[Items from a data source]

________

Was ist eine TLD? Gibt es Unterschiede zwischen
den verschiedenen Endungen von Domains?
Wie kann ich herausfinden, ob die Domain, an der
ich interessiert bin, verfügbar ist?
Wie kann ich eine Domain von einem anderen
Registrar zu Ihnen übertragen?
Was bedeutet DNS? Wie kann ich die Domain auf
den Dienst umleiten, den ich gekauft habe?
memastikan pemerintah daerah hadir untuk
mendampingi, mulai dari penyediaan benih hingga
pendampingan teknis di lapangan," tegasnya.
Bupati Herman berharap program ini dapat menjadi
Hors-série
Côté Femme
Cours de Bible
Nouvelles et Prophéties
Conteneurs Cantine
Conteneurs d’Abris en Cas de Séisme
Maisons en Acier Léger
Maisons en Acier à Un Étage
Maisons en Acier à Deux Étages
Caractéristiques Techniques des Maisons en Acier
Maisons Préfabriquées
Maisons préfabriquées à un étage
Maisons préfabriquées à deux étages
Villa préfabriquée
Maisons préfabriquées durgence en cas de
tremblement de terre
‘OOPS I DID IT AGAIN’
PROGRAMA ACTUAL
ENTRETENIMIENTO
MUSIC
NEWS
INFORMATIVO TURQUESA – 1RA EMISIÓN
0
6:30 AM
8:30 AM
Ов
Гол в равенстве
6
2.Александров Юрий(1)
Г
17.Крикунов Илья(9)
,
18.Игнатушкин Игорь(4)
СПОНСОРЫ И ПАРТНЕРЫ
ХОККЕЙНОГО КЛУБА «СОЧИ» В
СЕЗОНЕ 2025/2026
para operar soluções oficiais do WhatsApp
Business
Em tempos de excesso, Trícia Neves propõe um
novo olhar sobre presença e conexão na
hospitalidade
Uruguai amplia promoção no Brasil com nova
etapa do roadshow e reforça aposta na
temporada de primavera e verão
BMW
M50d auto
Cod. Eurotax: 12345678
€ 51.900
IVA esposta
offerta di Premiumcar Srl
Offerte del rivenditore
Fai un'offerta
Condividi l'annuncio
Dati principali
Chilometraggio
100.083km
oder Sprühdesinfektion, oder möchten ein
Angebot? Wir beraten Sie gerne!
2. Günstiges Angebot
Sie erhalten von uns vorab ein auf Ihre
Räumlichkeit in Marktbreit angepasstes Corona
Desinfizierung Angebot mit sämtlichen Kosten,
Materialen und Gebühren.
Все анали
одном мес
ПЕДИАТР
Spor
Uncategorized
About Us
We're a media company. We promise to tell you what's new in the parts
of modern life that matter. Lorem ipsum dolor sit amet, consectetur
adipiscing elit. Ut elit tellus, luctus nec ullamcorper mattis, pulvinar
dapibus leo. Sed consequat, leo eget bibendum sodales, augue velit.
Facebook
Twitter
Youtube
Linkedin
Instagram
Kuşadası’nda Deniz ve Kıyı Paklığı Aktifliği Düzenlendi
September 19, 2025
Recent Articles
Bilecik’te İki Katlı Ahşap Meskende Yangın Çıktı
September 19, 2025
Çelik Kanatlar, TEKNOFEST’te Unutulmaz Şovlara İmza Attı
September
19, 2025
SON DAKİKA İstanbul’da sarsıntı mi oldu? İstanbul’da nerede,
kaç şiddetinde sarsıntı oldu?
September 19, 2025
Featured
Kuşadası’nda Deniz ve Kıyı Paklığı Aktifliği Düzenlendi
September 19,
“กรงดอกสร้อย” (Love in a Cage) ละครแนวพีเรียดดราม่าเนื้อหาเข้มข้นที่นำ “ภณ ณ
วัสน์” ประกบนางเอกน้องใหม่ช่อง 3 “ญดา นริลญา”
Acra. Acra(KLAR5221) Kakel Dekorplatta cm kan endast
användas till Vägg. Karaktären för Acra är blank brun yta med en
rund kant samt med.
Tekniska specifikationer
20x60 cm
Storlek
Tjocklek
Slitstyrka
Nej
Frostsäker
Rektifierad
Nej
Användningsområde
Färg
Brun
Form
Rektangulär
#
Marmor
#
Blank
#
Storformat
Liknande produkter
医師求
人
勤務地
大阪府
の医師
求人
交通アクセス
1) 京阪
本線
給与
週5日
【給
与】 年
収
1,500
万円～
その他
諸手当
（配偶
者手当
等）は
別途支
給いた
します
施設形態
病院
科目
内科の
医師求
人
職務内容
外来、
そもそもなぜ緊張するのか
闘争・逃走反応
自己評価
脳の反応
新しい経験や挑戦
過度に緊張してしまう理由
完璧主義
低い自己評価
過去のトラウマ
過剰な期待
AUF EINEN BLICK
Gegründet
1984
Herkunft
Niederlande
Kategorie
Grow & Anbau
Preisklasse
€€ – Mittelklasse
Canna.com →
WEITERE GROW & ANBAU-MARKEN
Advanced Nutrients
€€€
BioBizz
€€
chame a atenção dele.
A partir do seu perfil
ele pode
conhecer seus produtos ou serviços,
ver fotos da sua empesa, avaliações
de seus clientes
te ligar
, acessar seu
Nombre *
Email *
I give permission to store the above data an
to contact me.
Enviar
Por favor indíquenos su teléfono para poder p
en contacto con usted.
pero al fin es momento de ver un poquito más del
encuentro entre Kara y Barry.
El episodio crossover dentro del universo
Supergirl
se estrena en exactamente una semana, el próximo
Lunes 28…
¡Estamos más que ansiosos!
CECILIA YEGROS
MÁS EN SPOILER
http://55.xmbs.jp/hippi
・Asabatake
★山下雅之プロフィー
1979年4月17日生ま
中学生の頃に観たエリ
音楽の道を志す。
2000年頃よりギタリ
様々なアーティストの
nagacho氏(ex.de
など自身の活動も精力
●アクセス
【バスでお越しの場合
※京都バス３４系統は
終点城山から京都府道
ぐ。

________

List each line of the records that holds the string "seus".

• Response area
conhecer seus produtos ou serviços,
de seus clientes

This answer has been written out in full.